I'm reading the Kafka documentation and noticed the following line:
Note however that there cannot be more consumer instances in a consumer group than partitions.
Hmm. How can I auto-scale this?
For example let's say I have a messaging system with hi/lo priorities, so I create a topic for messages and partitions for hi and lo priority messages.
If this was RabbitMQ, I'd have an auto-scalable group of consumers assigned to each partition, like this:
If I understand the Kafka model I can't have >1 consumer per partition in a consumer group, so that picture doesn't work for Kafka, right?
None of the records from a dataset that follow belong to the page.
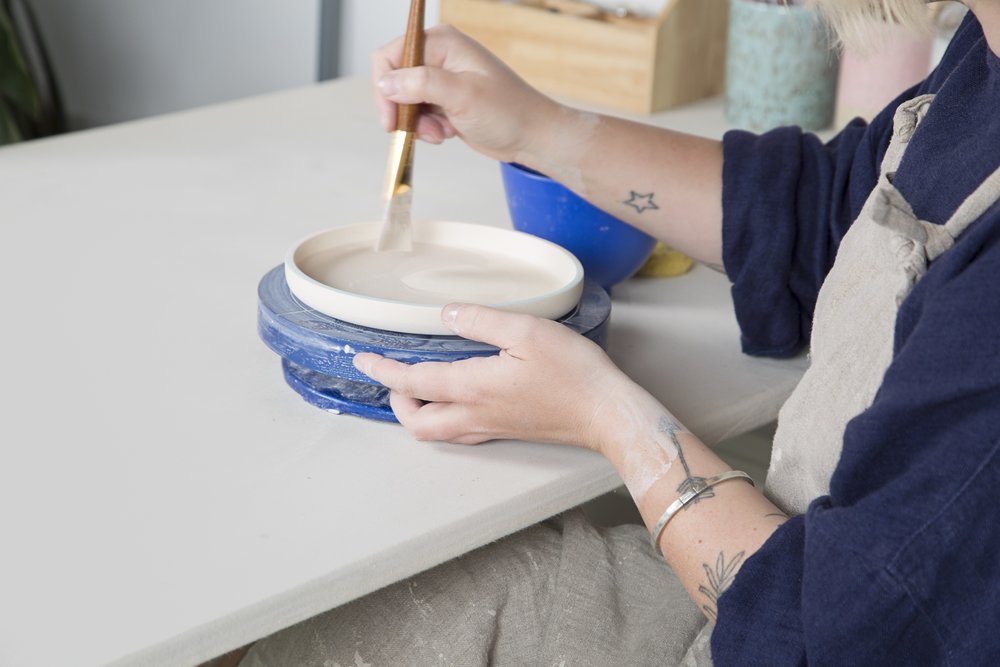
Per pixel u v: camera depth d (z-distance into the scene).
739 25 1.52
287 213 1.17
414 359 0.77
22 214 1.12
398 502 0.71
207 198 1.20
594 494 0.78
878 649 0.61
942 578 0.60
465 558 0.83
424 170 1.31
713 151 0.99
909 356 0.61
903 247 0.68
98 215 1.13
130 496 0.70
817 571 0.62
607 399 0.75
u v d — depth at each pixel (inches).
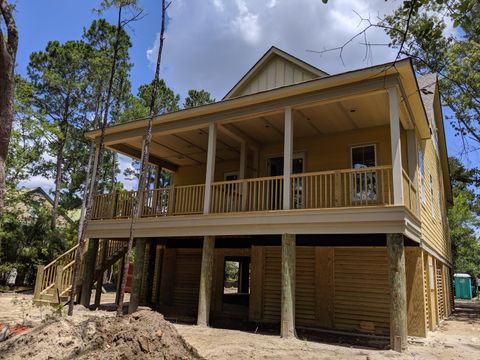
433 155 548.4
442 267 589.3
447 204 828.0
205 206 367.9
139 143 483.2
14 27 234.7
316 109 359.9
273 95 339.0
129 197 431.8
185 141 472.4
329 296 371.9
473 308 817.5
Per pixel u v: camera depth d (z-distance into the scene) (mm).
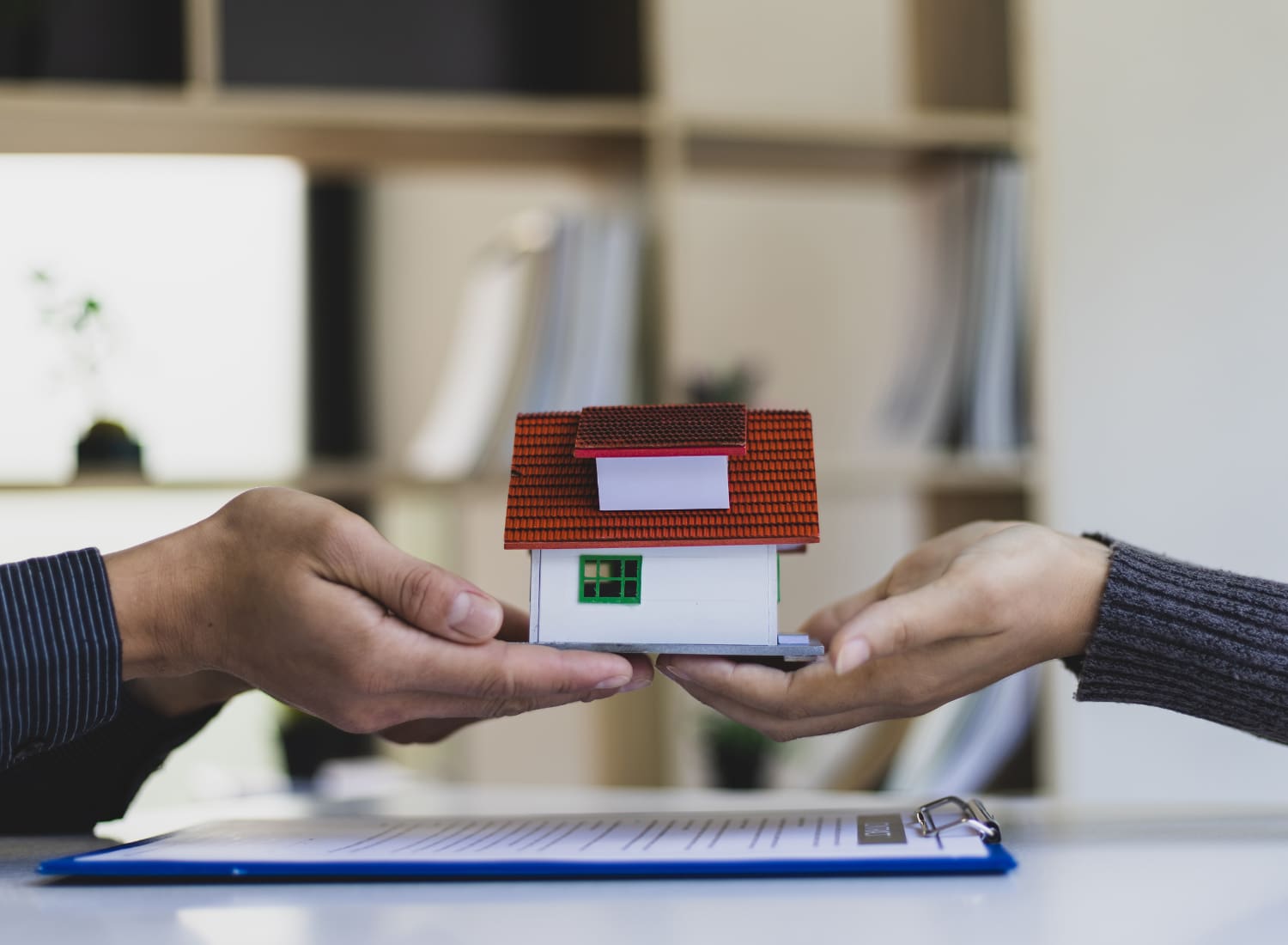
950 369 1912
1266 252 2027
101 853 552
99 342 1861
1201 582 627
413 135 1782
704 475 638
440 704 600
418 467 1834
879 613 564
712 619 646
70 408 1869
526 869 511
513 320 1783
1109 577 618
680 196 2109
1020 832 646
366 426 1970
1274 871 525
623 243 1768
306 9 1770
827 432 2131
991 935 413
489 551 2008
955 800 602
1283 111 2020
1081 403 1984
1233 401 2035
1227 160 2039
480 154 1880
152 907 473
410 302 1985
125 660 590
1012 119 1881
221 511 599
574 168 1963
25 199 1884
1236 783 1972
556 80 1821
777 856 519
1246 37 2033
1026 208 1881
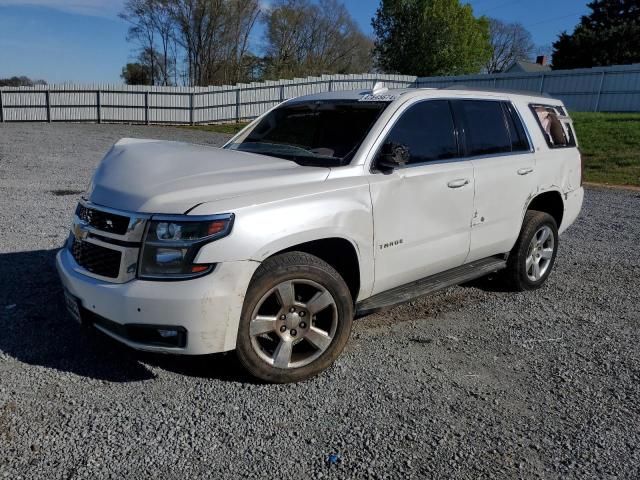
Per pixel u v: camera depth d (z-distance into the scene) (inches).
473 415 131.7
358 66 2420.0
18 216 307.9
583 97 1085.8
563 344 174.1
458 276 185.3
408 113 168.6
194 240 124.8
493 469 112.5
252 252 128.5
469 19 1792.6
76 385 136.3
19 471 104.7
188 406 129.6
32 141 722.2
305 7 2191.2
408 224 161.6
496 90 210.1
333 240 146.4
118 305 126.6
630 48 1850.4
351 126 166.2
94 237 136.3
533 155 209.6
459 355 163.3
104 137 828.6
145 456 111.0
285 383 141.6
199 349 127.9
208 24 1937.7
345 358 158.1
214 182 135.2
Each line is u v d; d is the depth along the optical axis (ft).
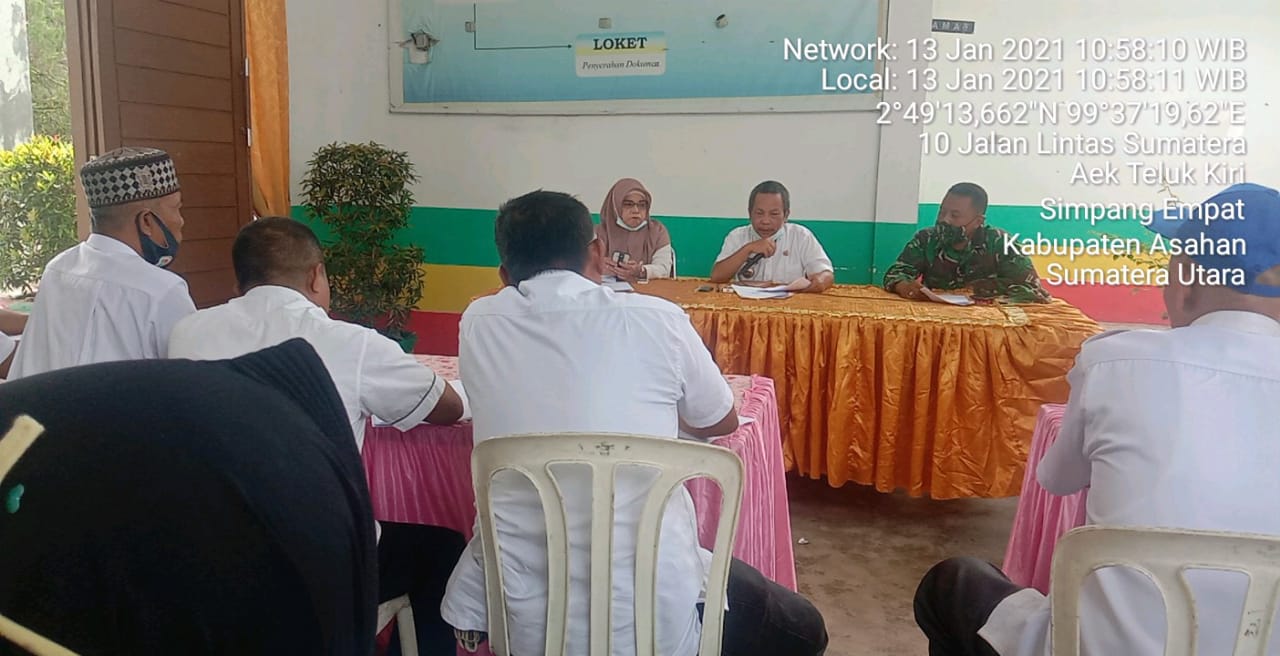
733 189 12.90
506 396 3.86
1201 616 3.00
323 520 1.30
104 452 1.13
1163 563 2.83
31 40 17.51
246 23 13.87
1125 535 2.85
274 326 4.38
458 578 4.07
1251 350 3.19
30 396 1.18
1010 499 9.74
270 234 4.65
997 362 8.24
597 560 3.62
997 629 3.72
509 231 4.16
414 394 4.49
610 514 3.57
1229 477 3.05
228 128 12.74
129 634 1.10
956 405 8.44
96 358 4.92
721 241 13.12
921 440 8.59
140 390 1.23
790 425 9.04
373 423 5.03
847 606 7.20
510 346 3.90
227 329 4.40
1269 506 3.02
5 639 1.05
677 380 3.96
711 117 12.76
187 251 12.10
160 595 1.11
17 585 1.06
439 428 4.97
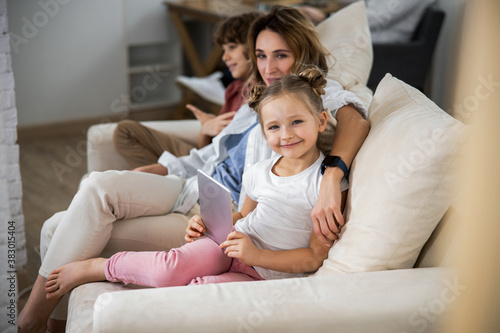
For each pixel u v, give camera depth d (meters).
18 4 3.54
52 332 1.55
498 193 0.95
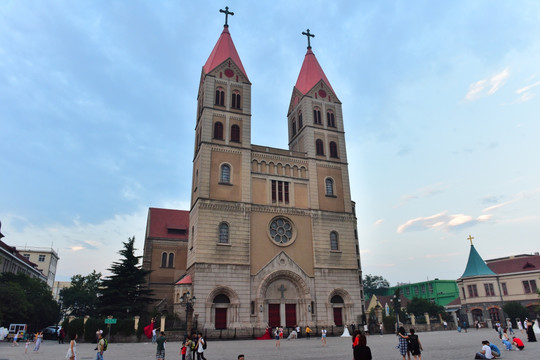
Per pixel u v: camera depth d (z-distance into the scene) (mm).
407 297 148000
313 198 61594
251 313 51938
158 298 74750
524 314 73688
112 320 43125
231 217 55312
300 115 69688
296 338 50125
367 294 173000
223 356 29578
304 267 57062
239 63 65812
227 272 52375
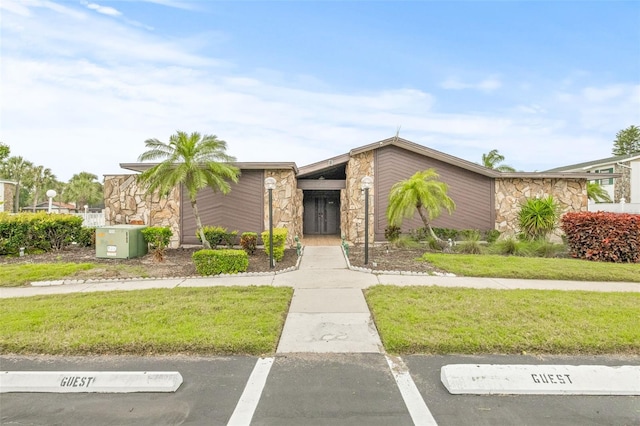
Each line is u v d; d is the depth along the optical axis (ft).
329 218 64.75
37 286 23.34
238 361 12.41
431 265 29.58
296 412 9.39
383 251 37.60
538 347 12.98
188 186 34.06
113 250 32.60
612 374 10.94
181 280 24.88
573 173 44.62
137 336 13.67
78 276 25.55
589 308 17.28
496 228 46.14
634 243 29.96
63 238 37.22
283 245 32.65
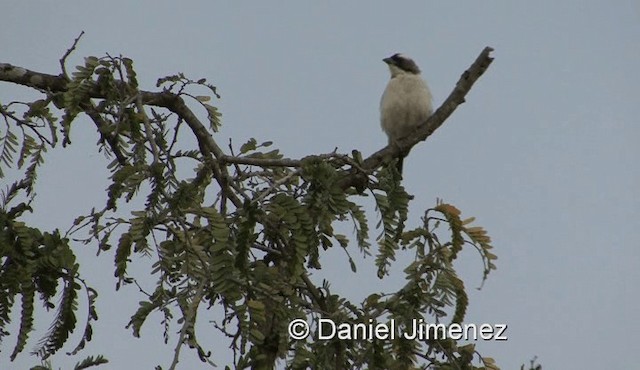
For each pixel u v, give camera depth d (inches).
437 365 406.3
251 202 343.3
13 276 353.1
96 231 368.5
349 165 402.9
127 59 447.5
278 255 391.2
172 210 361.1
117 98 446.3
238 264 338.0
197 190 428.8
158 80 485.7
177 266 377.7
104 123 465.7
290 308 373.7
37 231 362.0
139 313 354.9
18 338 350.3
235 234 351.6
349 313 403.9
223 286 336.8
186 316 342.0
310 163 381.1
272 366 359.6
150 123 462.6
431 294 408.8
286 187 475.8
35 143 473.7
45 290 361.1
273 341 358.6
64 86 513.7
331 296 405.7
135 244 363.3
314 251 373.7
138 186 374.3
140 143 441.4
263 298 353.7
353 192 411.8
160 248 367.6
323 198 373.1
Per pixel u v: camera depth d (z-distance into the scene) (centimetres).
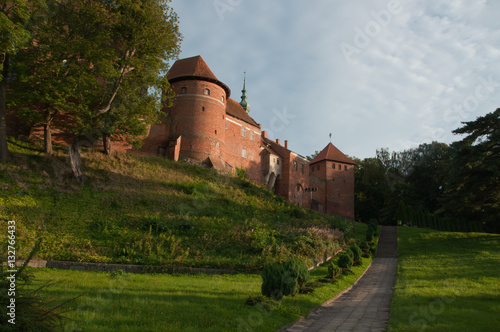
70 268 1576
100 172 2858
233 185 3672
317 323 909
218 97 4284
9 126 2848
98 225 2120
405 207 4866
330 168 6219
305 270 1269
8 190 2198
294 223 2983
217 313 866
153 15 2708
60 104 2467
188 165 3666
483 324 821
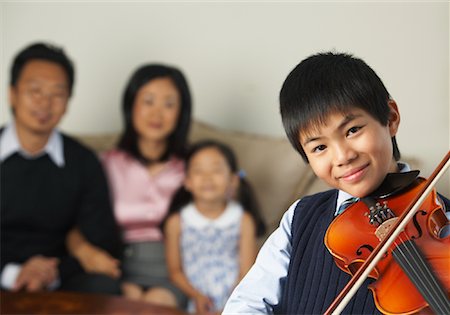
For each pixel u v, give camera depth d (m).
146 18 3.35
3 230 2.78
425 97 2.88
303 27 3.12
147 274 2.80
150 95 2.88
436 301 1.10
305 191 2.77
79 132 3.42
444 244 1.18
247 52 3.21
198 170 2.77
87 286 2.62
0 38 3.50
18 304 2.14
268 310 1.25
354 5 3.02
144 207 2.86
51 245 2.81
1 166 2.79
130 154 2.93
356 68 1.15
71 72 2.88
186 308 2.70
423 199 1.17
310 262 1.25
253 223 2.77
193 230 2.78
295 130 1.16
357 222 1.23
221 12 3.25
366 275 1.14
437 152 2.84
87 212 2.83
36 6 3.45
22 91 2.79
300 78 1.16
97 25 3.40
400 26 2.94
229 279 2.73
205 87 3.28
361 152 1.11
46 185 2.80
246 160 2.89
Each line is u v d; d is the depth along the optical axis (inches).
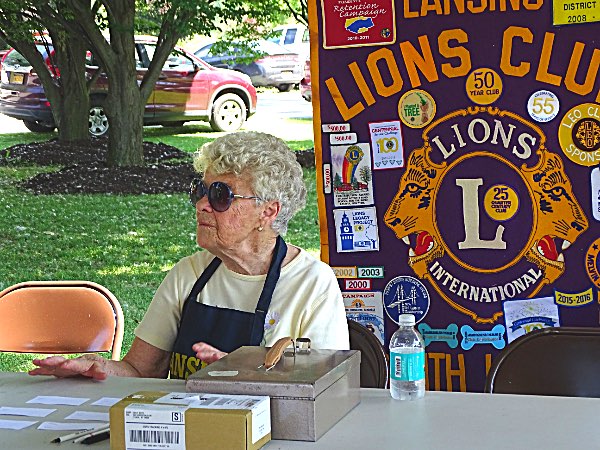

Ok, so what about >1 consumer groups like this:
That get's around Kafka's limitation but... If I understand how this works both consumer groups would be pulling from a partition, for example msg.hi, with their own offsets so neither would know about the other--meaning messages would likely be delivered twice!
How can I achieve the capability I had in the Rabbit design w/Kafka and still maintain the "queue-ness" of the behavior (I don't want to send a message twice)? What am I missing?
Just create a bunch of partitions for hi and lo. 12 is a good number. So is 60. Just pick a number of partitions that matches how much maximum parallelization you want.
Honestly, although I personally would makemsg.hi
and msg.lo
be different topics entirely, that's not a requirement -- you can do custom parititoning to divide messages between partitions.